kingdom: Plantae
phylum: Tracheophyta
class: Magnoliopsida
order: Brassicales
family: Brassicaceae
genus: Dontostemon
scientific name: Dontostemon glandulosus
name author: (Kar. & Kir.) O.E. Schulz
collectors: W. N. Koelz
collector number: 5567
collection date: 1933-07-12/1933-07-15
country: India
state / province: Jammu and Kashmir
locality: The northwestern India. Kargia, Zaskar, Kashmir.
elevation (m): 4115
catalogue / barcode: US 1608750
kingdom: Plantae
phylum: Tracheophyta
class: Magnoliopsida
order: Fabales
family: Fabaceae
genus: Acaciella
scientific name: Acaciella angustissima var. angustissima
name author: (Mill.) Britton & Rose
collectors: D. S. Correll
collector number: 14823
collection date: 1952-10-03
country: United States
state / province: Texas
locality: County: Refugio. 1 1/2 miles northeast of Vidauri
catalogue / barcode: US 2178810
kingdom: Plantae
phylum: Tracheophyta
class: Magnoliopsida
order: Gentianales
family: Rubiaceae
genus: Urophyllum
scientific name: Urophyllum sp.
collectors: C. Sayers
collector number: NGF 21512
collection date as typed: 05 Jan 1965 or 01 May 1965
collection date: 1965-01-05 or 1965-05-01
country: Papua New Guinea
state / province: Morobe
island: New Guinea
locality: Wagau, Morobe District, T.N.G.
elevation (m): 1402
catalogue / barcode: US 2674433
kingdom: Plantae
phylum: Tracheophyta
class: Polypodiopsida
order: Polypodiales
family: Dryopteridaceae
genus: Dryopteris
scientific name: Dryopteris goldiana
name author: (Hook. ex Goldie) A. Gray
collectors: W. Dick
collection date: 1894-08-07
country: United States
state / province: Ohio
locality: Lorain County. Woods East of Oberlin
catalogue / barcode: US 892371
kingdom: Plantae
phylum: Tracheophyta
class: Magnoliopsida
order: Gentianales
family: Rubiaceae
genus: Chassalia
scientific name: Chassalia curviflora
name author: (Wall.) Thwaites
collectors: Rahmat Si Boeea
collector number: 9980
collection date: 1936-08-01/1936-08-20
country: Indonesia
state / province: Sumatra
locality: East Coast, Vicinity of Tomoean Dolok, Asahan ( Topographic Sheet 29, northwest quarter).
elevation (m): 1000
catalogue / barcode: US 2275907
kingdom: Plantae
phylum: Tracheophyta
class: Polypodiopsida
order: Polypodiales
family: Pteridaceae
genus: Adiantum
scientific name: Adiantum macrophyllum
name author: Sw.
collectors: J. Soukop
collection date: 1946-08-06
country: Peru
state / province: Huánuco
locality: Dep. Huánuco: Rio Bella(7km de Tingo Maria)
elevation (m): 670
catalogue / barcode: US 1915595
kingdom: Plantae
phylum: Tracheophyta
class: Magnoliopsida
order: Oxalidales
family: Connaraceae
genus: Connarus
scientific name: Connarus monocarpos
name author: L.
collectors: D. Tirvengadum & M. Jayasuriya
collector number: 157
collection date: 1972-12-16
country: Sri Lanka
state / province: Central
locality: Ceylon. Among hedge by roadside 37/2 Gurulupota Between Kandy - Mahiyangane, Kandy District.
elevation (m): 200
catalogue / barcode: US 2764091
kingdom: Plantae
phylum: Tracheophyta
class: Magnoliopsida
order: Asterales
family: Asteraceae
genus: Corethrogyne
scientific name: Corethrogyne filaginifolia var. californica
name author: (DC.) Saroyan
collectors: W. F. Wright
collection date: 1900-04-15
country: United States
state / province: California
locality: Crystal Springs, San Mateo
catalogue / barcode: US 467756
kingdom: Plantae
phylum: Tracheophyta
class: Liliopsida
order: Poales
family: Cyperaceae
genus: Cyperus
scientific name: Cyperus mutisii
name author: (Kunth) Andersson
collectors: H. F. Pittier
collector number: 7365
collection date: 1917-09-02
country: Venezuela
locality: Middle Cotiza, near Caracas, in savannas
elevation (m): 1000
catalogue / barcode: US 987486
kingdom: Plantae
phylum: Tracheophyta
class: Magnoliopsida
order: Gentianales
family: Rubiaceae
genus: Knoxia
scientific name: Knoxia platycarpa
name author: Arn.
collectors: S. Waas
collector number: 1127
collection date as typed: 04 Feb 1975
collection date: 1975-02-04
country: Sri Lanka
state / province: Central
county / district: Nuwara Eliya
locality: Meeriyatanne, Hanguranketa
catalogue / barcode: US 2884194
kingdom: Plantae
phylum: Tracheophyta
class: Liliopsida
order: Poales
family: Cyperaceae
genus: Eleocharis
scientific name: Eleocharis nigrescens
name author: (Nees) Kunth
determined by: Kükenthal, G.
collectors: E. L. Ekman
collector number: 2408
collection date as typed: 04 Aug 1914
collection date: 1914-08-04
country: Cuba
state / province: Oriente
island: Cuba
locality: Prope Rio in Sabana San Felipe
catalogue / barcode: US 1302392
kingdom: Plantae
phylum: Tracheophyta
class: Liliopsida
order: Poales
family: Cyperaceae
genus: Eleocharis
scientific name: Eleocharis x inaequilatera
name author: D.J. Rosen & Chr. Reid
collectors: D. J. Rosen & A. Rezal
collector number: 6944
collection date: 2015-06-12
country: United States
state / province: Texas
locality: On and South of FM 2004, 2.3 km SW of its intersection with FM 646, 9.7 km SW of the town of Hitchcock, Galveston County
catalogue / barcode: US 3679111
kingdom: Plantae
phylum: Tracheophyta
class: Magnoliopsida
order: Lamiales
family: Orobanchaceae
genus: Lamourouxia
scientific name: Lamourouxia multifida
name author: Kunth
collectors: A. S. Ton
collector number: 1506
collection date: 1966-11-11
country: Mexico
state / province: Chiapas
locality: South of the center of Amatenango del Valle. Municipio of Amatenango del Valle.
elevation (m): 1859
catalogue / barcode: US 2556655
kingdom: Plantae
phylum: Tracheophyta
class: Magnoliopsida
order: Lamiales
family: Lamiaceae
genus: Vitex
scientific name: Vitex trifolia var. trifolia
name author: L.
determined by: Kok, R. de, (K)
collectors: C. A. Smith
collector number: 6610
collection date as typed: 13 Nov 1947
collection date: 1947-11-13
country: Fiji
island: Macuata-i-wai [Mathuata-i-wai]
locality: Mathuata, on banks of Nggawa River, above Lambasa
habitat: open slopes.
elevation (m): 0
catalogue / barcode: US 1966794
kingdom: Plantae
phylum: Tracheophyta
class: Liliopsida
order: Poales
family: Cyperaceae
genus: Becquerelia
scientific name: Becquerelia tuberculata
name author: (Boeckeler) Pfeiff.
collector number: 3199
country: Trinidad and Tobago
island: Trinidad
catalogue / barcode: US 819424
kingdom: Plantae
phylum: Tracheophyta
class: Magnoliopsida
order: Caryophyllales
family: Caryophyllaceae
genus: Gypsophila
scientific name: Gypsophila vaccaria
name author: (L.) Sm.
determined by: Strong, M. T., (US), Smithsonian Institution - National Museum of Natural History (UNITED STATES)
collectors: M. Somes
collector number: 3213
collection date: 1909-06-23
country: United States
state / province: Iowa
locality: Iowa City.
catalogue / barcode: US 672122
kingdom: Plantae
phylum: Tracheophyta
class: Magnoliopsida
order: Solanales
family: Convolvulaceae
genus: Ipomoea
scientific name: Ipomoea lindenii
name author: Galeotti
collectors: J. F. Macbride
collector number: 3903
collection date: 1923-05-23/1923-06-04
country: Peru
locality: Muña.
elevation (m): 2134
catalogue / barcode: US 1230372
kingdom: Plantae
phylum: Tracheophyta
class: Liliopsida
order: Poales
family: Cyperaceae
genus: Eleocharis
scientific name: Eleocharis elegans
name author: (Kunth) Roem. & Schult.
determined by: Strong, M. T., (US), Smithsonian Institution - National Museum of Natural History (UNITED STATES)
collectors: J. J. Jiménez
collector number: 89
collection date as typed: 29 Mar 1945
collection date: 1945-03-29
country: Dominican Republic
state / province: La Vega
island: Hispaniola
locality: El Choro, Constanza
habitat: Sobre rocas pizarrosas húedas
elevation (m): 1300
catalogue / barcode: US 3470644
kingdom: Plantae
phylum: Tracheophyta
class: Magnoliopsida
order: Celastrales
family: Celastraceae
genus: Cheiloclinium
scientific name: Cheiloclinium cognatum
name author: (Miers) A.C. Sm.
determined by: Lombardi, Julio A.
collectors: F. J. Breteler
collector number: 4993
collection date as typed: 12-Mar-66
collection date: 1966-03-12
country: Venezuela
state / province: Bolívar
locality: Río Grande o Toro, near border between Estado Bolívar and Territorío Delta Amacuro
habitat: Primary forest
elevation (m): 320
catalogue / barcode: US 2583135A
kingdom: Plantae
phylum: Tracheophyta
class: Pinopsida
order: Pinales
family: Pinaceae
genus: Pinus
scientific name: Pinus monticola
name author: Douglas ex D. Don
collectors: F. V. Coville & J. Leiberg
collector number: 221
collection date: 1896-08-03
══════
* _Challenge_
Copy out, word for word, the part of the material that opens with the line containing "collector number: 5567" and closes with the line containing "catalogue / barcode: US 1915595", both of those lines included.

* _Worked answer_
collector number: 5567
collection date: 1933-07-12/1933-07-15
country: India
state / province: Jammu and Kashmir
locality: The northwestern India. Kargia, Zaskar, Kashmir.
elevation (m): 4115
catalogue / barcode: US 1608750
kingdom: Plantae
phylum: Tracheophyta
class: Magnoliopsida
order: Fabales
family: Fabaceae
genus: Acaciella
scientific name: Acaciella angustissima var. angustissima
name author: (Mill.) Britton & Rose
collectors: D. S. Correll
collector number: 14823
collection date: 1952-10-03
country: United States
state / province: Texas
locality: County: Refugio. 1 1/2 miles northeast of Vidauri
catalogue / barcode: US 2178810
kingdom: Plantae
phylum: Tracheophyta
class: Magnoliopsida
order: Gentianales
family: Rubiaceae
genus: Urophyllum
scientific name: Urophyllum sp.
collectors: C. Sayers
collector number: NGF 21512
collection date as typed: 05 Jan 1965 or 01 May 1965
collection date: 1965-01-05 or 1965-05-01
country: Papua New Guinea
state / province: Morobe
island: New Guinea
locality: Wagau, Morobe District, T.N.G.
elevation (m): 1402
catalogue / barcode: US 2674433
kingdom: Plantae
phylum: Tracheophyta
class: Polypodiopsida
order: Polypodiales
family: Dryopteridaceae
genus: Dryopteris
scientific name: Dryopteris goldiana
name author: (Hook. ex Goldie) A. Gray
collectors: W. Dick
collection date: 1894-08-07
country: United States
state / province: Ohio
locality: Lorain County. Woods East of Oberlin
catalogue / barcode: US 892371
kingdom: Plantae
phylum: Tracheophyta
class: Magnoliopsida
order: Gentianales
family: Rubiaceae
genus: Chassalia
scientific name: Chassalia curviflora
name author: (Wall.) Thwaites
collectors: Rahmat Si Boeea
collector number: 9980
collection date: 1936-08-01/1936-08-20
country: Indonesia
state / province: Sumatra
locality: East Coast, Vicinity of Tomoean Dolok, Asahan ( Topographic Sheet 29, northwest quarter).
elevation (m): 1000
catalogue / barcode: US 2275907
kingdom: Plantae
phylum: Tracheophyta
class: Polypodiopsida
order: Polypodiales
family: Pteridaceae
genus: Adiantum
scientific name: Adiantum macrophyllum
name author: Sw.
collectors: J. Soukop
collection date: 1946-08-06
country: Peru
state / province: Huánuco
locality: Dep. Huánuco: Rio Bella(7km de Tingo Maria)
elevation (m): 670
catalogue / barcode: US 1915595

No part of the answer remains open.